- [EXTRACT TO READ]:

────────────────────────────────────────

Nemati, Sorour (Anatomy, College of Medicine, Nursing and Health Sciences, National University of Ireland Galway, Ireland )


"Introduction: Spinal cord injury (SCI) is a condition that has caused disability worldwide. However, progress in the development of effective therapies to treat SCI-associated neuropathologies has been slow so far. In particular, a few days after injury, a scar made of two components, an outer glial scar and an inner fibrotic scar composed of extracellular matrix (ECM) proteins, is formed and some inhibitory ECM molecules become upregulated. Changes in the composition and structure of the ECM primarily contribute to regeneration failure in the injured spinal cord. Hence, developing model systems that enable cells to produce ECM within in vitro assays is a critical need to test therapeutic strategies for targeting inhibitory molecules. One proposed strategy is to expose cells to an environment crowded with adequate macromolecules to mimic the physiological cellular milieu. In this study, astrocytes were cultured in the presence of macromolecular crowders (MMC) which can dramatically improve the deposition of a variety of ECM molecules. The ECM deposition can be modulated by the biophysical properties of the crowder. Herein, we assessed the influence of different concentrations of MMCs, dextran sulphate (DxS), and carrageenan (Ca), on Neu7 astrocyte cell morphology, metabolic activity, viability, and collagen type I (Col I) deposition. Furthermore, the effect of optimized MMCs concentration on the expression of different ECM proteins of the glial and fibrotic scar was investigated.

────────────────────────────────────────

- [Page-level text extractions]:
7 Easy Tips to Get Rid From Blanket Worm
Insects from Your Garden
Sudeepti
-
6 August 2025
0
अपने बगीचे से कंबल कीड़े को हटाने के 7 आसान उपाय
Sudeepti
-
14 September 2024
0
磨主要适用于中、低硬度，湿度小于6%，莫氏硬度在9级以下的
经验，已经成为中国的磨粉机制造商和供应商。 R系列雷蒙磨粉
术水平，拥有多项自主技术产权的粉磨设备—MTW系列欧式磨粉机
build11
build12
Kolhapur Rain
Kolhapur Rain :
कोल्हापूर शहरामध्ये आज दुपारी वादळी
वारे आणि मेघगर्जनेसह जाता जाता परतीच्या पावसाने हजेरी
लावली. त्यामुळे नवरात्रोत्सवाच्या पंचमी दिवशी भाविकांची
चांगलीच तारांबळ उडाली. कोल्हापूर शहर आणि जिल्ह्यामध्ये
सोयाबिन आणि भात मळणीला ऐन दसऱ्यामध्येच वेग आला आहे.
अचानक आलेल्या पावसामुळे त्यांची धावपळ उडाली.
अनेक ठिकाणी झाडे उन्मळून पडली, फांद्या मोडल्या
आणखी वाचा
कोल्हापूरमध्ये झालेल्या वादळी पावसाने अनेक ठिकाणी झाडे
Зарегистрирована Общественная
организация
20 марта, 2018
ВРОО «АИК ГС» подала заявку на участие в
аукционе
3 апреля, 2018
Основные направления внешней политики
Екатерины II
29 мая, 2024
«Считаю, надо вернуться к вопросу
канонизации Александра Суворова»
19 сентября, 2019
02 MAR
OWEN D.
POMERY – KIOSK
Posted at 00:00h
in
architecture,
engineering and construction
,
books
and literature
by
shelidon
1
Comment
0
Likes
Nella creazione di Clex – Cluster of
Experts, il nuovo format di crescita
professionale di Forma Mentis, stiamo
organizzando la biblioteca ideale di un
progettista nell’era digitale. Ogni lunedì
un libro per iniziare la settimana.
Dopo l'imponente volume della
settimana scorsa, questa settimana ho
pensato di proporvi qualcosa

────────────────────────────────────────

- [TASK SET]:
1. Please list the properties of Neu7 astrocytes that the spinal cord injury abstract says were assessed under different crowder concentrations.
2. Proceed with the spinal cord injury abstract, picking up right after its final sentence.

- [RESPONSES FOR EACH TASK]:
1.
- Cell morphology
- Metabolic activity
- Viability
- Collagen type I (Col I) deposition

2.
Methodology: Cells were cultured in DMEM-low glucose supplemented with 10% fetal bovine serum, 1% L-glutamine, 1% penicillin. The cells were seeded at a density of 25,000 cells/cm2 in the conventional medium. After 24 hours, the medium was replaced with the same conventional medium (control group) and medium with 100 mM ascorbic acid and different concentrations of DxS and Ca. Cells were grown for 5 days in each condition. Phase-contrast images were captured using an inverted microscope at different time points (3 and 5 days) to evaluate the influence of DxS on cell morphology. In addition, the alamarBlueTM assay was used to assess the effect of DxS on cell metabolic activity. On day 5, the viability of cells was evaluated by Live/Dead staining and then analyzed by fluorescence microscopy. Immunocytochemistry (ICC) was performed to assess deposition of Col I and other proteins of the glial and fibrotic scar, such as glial fibrillary acidic protein (GFAP), chondroitin sulphate proteoglycan proteins (NG2 and CS56), fibronectin, and collagen IV.
Result and Conclusion: Phase contrast images revealed that MMCs did not have any impact on cell morphology, and the cells maintained their spindle-shaped morphology at all time points. Additionally, the metabolic activity and cell viability of cells cultured in medium with MMCs were identical to those cultured in conventional medium. ICC analysis demonstrated that at 100 mg/ml MMCs, the Col I deposition significantly increased compared to no MMCs. Ca and DxS enhanced the accumulation of cell-secreted molecules which formed a secreted matrix. This novel culture system opens up a new avenue to the screening of therapeutic compounds to modulate the environment of the glial and fibrotic scar in spinal cord repair."